Image © NASA, ESA, and A. Feild (STSci)
Scientists have found unmistakable evidence for a stratosphere on an enormous planet outside our solar system, with an atmosphere hot enough to boil iron.
An international team of researchers, led by the University of Exeter, made the new discovery by observing glowing water molecules in the atmosphere of the exoplanet WASP-121b with NASA’s Hubble Space Telescope.

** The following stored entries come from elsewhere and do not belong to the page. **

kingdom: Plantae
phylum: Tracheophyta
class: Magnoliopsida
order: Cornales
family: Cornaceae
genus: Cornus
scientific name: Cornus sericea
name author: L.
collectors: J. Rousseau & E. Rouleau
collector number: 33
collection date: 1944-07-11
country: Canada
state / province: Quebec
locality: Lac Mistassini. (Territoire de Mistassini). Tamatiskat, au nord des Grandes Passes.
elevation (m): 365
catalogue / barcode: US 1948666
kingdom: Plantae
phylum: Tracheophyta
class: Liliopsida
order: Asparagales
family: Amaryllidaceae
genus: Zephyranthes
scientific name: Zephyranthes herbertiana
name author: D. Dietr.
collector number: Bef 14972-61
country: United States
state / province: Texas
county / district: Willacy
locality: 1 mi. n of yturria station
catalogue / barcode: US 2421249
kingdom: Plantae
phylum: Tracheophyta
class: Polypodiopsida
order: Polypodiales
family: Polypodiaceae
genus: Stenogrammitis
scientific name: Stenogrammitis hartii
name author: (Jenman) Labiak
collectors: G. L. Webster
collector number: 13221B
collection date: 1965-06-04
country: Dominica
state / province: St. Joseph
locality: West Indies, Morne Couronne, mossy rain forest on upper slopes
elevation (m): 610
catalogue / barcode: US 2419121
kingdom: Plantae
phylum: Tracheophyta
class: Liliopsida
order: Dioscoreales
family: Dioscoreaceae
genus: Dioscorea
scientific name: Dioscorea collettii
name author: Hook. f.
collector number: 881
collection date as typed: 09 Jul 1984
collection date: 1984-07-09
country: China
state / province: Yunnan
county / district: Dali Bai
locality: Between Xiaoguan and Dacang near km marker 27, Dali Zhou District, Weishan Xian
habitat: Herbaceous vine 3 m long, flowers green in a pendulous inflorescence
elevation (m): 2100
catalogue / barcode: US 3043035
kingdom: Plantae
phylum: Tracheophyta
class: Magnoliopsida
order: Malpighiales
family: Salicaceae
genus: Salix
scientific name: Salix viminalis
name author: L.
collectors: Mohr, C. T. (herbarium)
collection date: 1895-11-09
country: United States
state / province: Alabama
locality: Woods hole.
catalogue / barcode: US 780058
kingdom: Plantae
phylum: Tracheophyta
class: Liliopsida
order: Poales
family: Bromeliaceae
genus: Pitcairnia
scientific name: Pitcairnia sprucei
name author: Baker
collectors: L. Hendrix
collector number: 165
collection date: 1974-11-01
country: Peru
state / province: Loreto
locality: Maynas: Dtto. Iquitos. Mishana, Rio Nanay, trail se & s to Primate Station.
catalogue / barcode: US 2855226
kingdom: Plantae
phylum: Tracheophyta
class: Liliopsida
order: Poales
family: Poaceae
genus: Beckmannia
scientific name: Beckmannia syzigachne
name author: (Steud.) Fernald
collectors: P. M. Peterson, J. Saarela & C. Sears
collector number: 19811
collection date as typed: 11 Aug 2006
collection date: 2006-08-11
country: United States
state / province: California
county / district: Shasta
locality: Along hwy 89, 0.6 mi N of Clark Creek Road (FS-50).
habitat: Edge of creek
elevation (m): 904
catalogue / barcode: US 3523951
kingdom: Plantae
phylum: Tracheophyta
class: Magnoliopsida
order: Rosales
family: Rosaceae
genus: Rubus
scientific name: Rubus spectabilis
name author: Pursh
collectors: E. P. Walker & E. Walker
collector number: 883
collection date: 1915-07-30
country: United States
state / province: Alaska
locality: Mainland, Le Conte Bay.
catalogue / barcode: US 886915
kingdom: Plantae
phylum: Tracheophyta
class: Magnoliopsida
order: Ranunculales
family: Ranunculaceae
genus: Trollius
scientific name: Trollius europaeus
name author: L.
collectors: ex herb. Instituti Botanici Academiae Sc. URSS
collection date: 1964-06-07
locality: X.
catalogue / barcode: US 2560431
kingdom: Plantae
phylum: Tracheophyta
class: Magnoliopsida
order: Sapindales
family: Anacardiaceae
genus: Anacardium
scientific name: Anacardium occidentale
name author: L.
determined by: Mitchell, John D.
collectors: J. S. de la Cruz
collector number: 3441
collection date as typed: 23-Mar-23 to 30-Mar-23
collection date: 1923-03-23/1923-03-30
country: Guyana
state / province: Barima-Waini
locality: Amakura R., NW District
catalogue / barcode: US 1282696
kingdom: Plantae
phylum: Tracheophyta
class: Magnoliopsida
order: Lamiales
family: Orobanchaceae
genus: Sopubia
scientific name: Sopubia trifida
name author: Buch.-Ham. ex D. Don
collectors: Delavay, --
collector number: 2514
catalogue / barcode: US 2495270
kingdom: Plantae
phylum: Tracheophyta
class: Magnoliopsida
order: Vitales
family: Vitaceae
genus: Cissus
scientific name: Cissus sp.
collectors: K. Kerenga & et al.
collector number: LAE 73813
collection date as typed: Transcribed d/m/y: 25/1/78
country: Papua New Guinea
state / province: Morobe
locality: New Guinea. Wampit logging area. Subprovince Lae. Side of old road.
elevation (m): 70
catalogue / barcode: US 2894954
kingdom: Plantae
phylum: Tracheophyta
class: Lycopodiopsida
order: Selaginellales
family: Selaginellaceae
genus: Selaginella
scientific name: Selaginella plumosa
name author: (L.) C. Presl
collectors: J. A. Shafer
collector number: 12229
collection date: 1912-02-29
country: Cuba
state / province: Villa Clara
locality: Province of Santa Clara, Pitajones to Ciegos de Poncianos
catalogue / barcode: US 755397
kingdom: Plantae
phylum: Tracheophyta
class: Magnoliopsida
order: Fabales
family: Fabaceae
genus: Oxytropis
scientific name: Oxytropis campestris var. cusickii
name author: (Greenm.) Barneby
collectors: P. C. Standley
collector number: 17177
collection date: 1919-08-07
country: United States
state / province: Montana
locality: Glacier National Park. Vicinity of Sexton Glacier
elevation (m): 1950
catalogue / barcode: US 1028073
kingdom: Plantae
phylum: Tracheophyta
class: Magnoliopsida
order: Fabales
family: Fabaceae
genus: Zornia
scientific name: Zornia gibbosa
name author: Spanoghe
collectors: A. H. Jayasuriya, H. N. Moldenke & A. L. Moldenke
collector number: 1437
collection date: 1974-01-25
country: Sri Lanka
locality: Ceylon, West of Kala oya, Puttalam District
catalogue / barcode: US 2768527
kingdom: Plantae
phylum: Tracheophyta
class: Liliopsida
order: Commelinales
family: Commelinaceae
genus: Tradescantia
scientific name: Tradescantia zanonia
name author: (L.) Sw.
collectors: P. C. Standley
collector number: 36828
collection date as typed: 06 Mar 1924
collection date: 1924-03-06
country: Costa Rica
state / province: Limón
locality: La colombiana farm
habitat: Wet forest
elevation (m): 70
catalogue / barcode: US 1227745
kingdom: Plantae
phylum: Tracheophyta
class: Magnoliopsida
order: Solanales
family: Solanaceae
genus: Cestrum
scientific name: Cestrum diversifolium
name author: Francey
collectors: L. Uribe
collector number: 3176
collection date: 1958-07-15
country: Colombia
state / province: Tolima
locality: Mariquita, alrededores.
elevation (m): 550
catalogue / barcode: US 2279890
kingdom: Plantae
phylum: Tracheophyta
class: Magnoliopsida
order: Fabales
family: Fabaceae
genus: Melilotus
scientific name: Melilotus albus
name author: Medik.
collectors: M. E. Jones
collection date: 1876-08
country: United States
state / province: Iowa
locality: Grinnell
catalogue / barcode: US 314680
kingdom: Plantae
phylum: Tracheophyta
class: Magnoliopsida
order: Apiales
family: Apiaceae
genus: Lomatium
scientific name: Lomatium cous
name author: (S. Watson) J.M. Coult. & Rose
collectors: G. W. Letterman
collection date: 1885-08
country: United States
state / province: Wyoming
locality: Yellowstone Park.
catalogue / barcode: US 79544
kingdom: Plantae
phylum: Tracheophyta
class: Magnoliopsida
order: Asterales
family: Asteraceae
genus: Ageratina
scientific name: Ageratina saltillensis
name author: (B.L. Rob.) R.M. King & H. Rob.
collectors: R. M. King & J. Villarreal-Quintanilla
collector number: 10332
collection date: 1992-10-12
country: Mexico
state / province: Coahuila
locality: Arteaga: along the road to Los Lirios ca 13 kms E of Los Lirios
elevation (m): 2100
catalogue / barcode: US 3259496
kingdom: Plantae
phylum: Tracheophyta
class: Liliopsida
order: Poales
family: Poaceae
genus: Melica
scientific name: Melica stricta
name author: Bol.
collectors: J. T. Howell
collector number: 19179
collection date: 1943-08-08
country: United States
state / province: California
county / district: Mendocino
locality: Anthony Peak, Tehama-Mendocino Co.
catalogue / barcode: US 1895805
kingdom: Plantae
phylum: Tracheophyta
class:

In order to study the gas giant’s stratosphere – a layer of atmosphere where temperature increases with higher altitudes – scientists used spectroscopy to analyse how the planet’s brightness changed at different wavelengths of light. Water vapour in the planet’s atmosphere, for example, behaves in predictable ways in response to certain wavelengths of light, depending on the temperature of the water. At cooler temperatures, water vapour blocks light from beneath it. But at higher temperatures, the water molecules glow.
The phenomenon is similar to what happens with fireworks, which get their colours from chemicals emitting light. When metallic substances are heated and vaporized, their electrons move into higher energy states. Depending on the material, these electrons will emit light at specific wavelengths as they lose energy: sodium produces orange-yellow and strontium produces red in this process, for example.
The water molecules in the atmosphere of WASP-121b similarly give off radiation as they lose energy, but it is in the form of infrared light, which the human eye is unable to detect.
The research is published in leading scientific journal Nature. “A stratosphere in an ultra-hot gas giant exoplanet”.